This concentration was undersubscribed due to the fairly warm winter we were having, but all those who cancelled certainly missed out! There was plenty of winter to be had, we just had to work a bit harder to find it. It also meant we had one instructor between two students, which was excellent as that gave us loads of flexibility with what we wanted to achieve.
I was part of the group that wanted extra winter QMDs and needed some instruction. Having completed WMF just before lockdown and not added any experience since, I was very glad of the expert instruction from Iain – a Mountain Rescue Team Leader – to refresh everything from the foundation course and build on it.
We started with a day of ‘skills refresh’ at the Glencoe ski resort – ice axe arrests, using crampons, moving safely etc. This was followed by some grudging days through hail and high winds, really earning those logbook days! Then on Friday we were blessed with a glorious day after a night of snow, so did a traverse of the Devil’s Ridge near Glen Nevis. A stunning route, which was really challenging and built our confidence massively, not to mention being an excellent morale boost!
Saturday was a much-needed rest day. 10 days of winter mountaineer- ing with one day rest is pretty challenging, so the bodies do need to be managed carefully throughout, and the instructor was very mindful of that.
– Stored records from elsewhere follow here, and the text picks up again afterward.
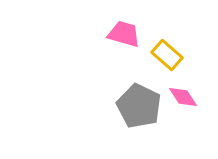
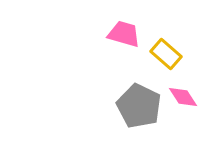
yellow rectangle: moved 1 px left, 1 px up
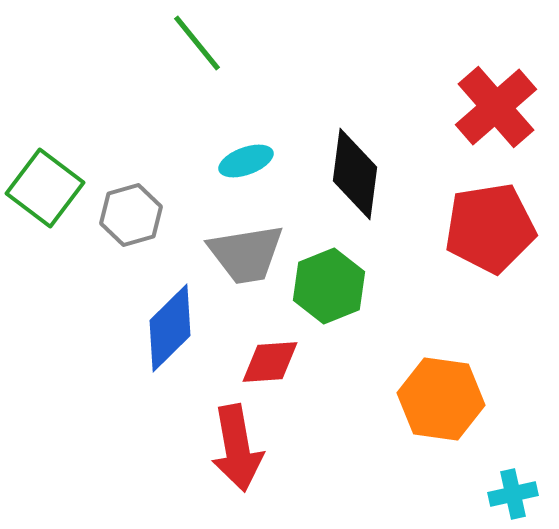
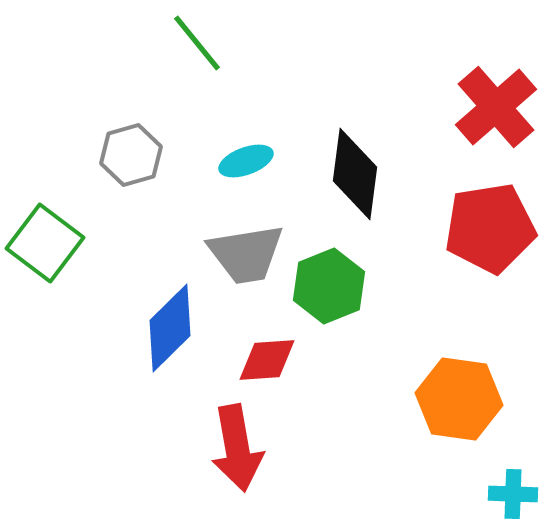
green square: moved 55 px down
gray hexagon: moved 60 px up
red diamond: moved 3 px left, 2 px up
orange hexagon: moved 18 px right
cyan cross: rotated 15 degrees clockwise
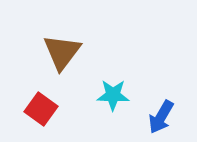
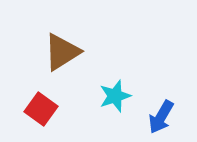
brown triangle: rotated 21 degrees clockwise
cyan star: moved 2 px right, 1 px down; rotated 20 degrees counterclockwise
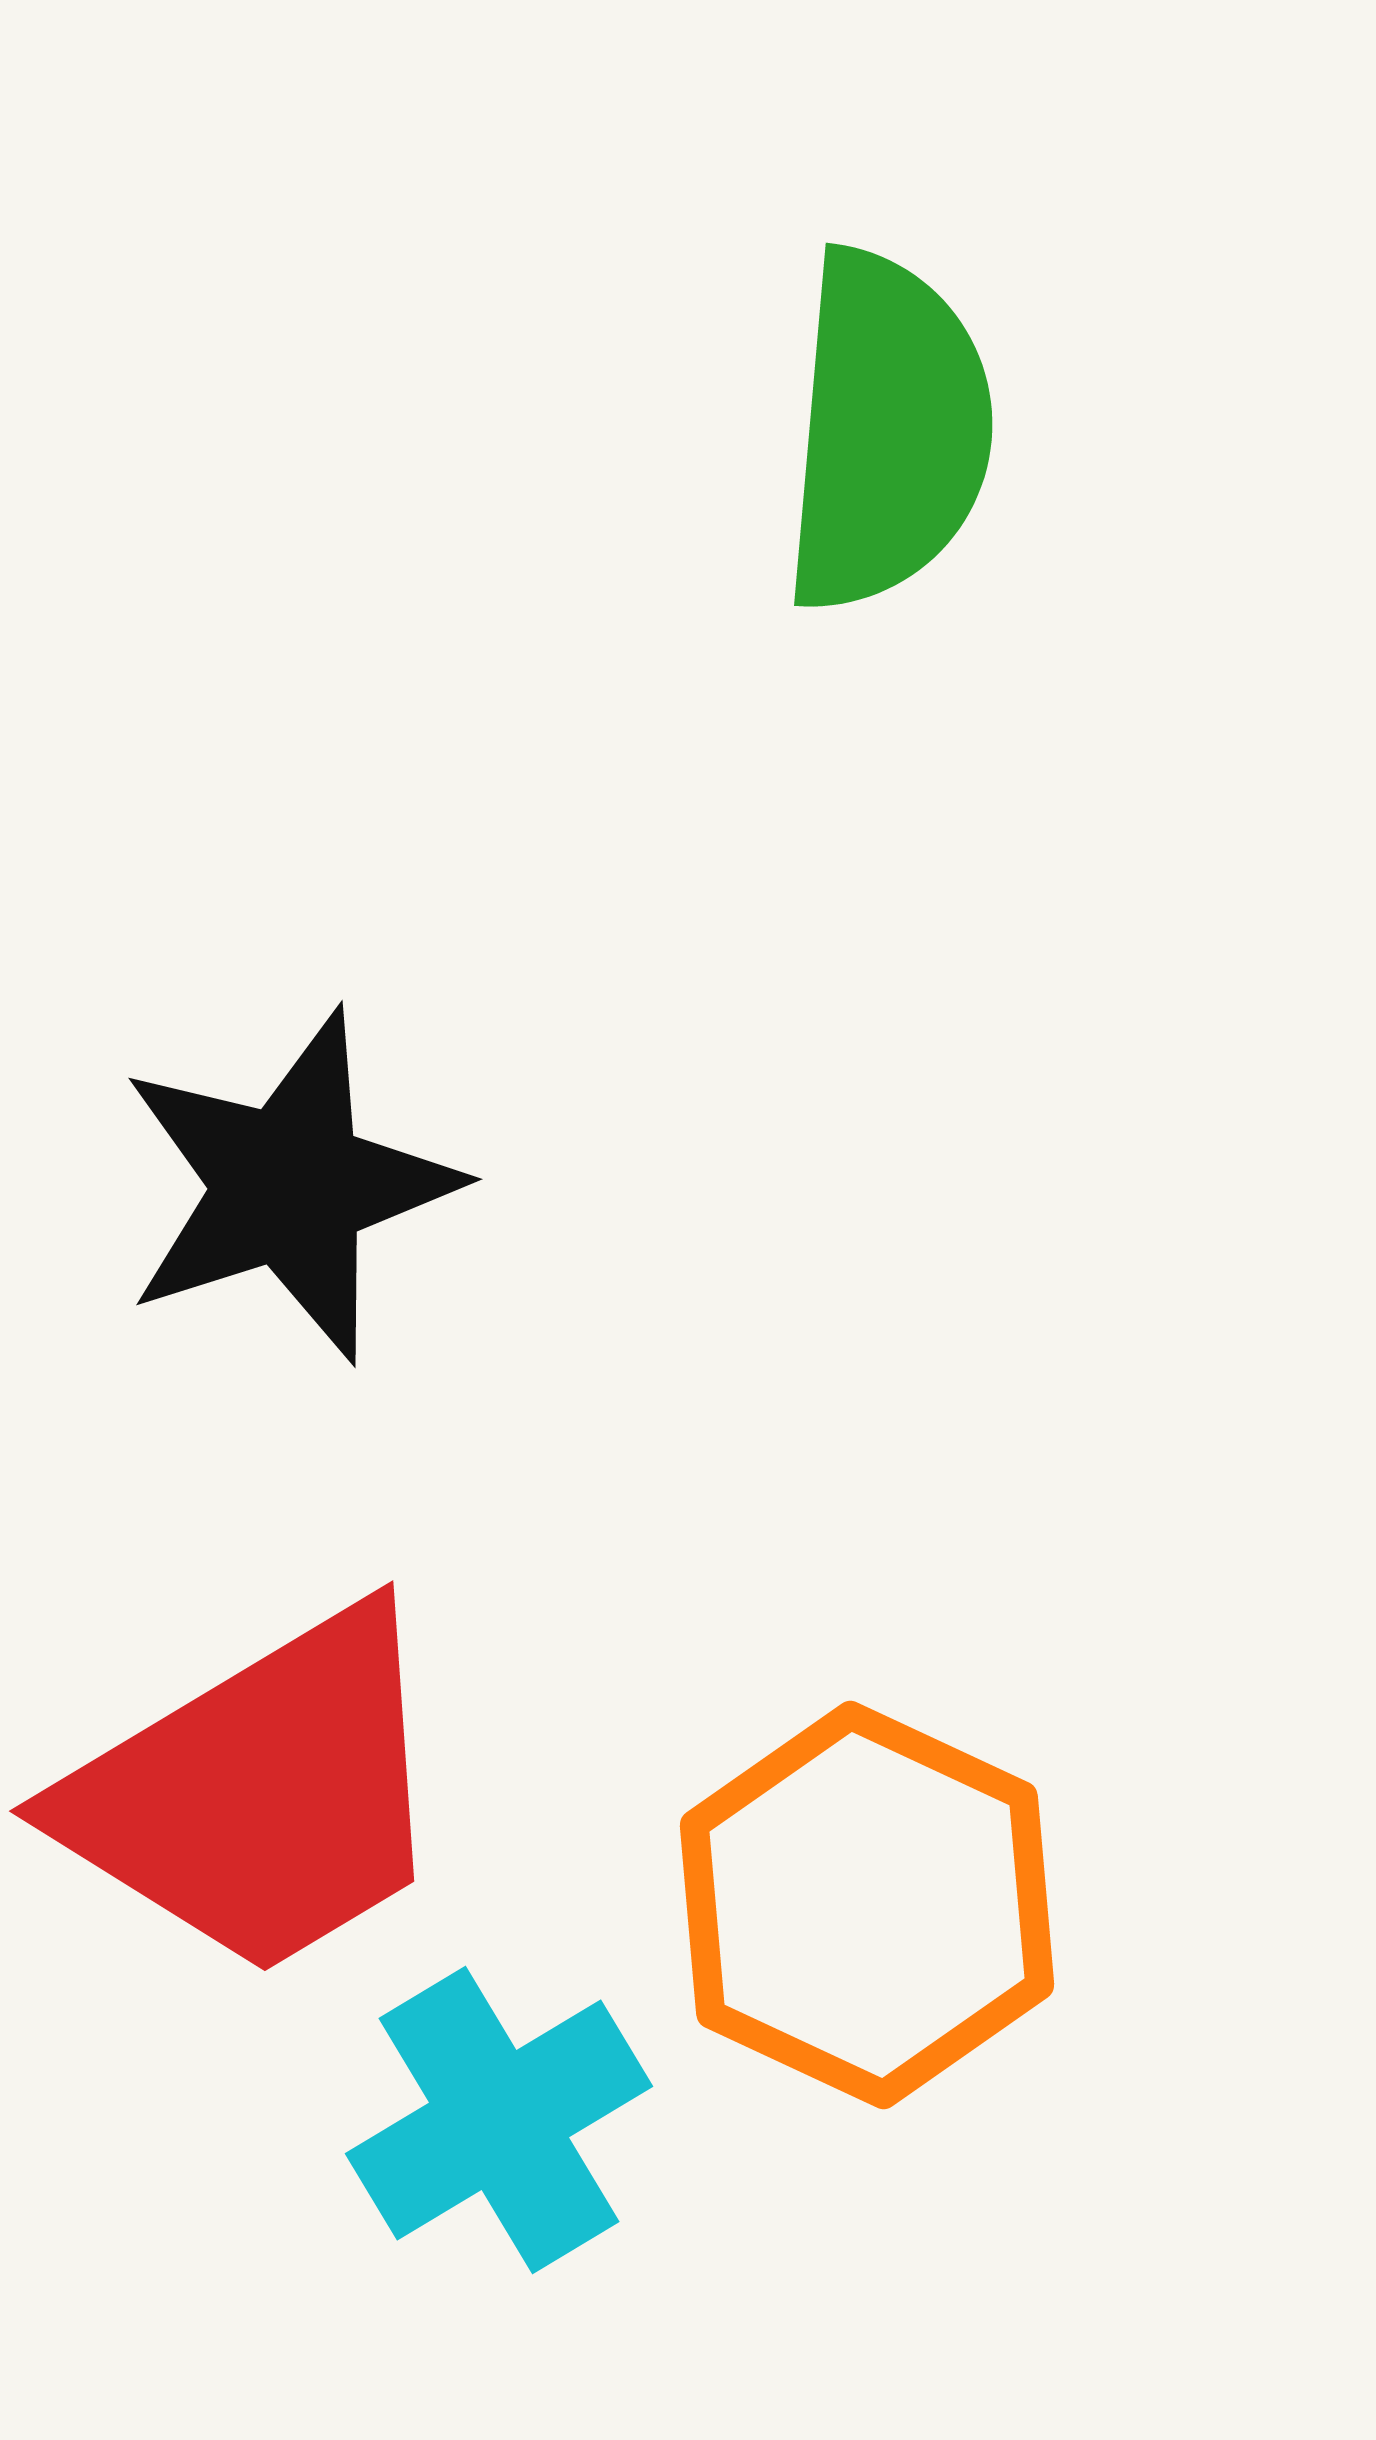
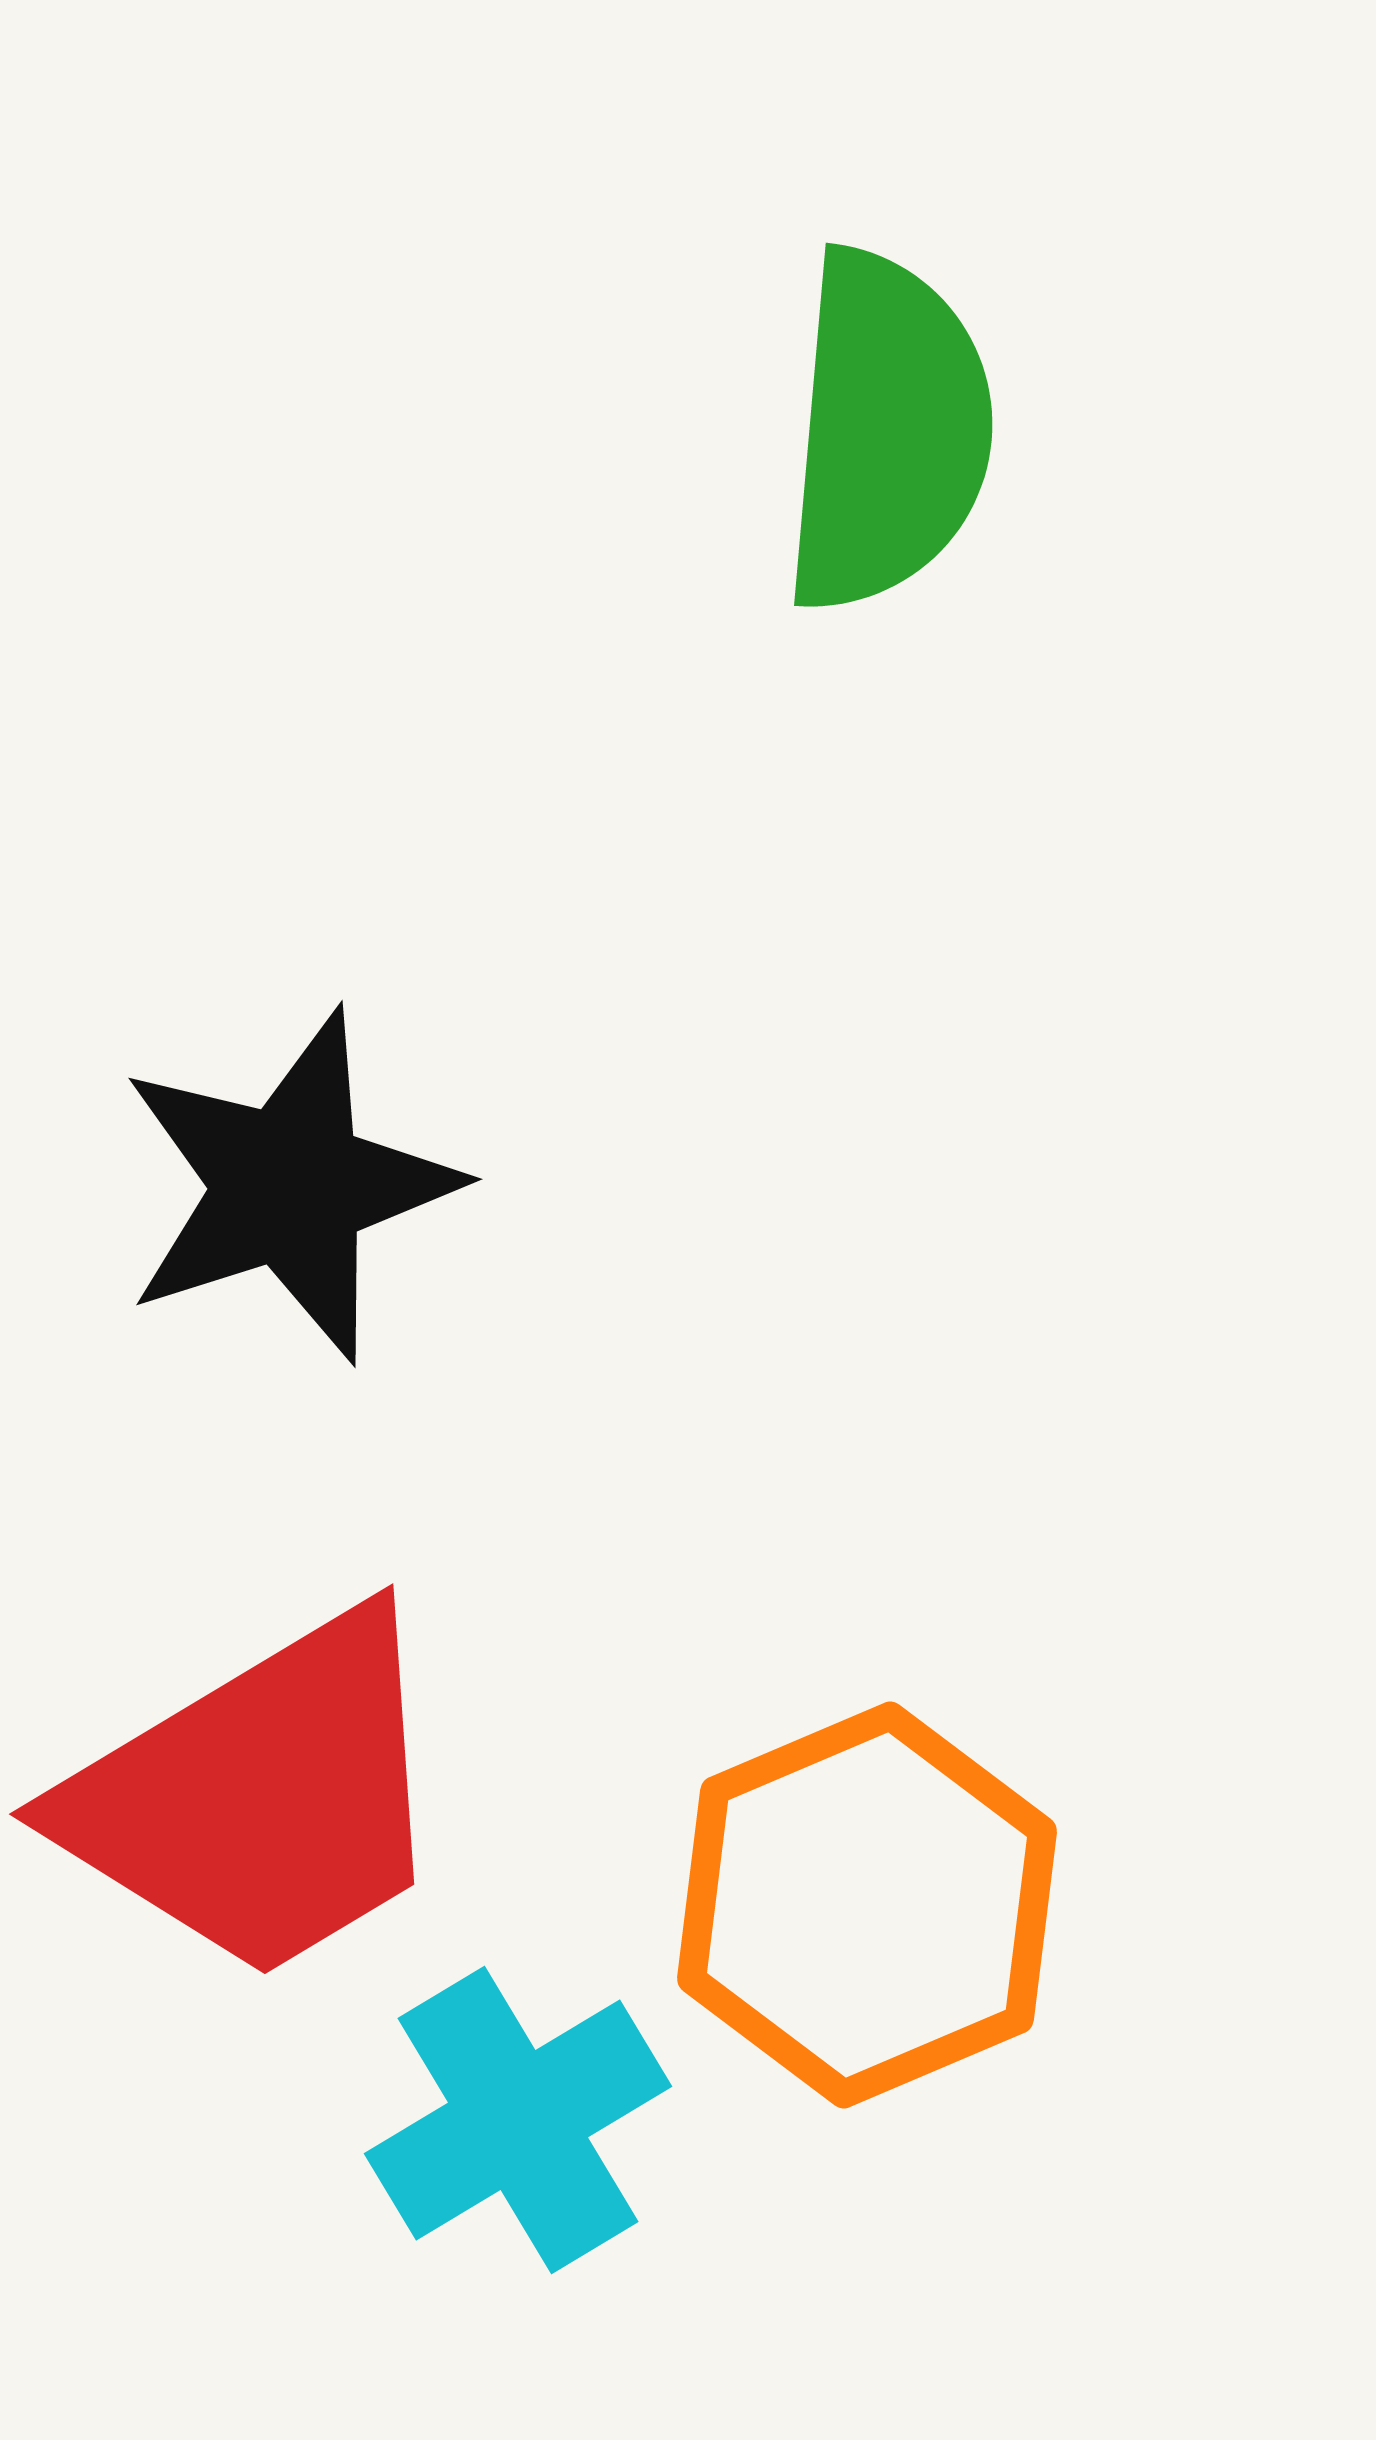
red trapezoid: moved 3 px down
orange hexagon: rotated 12 degrees clockwise
cyan cross: moved 19 px right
In the second week, we continued to bag some really interesting QMDs, had another skills day that included bucket seats and ice-anchors and found some more grade-1 ground on the east ridge of Beinn a Chaorainn. The last day we decided to take it a little easy and did an introduction to winter climbing with some dry tooling, which was enough to whet our appetite for another hobby that I probably don’t have time for!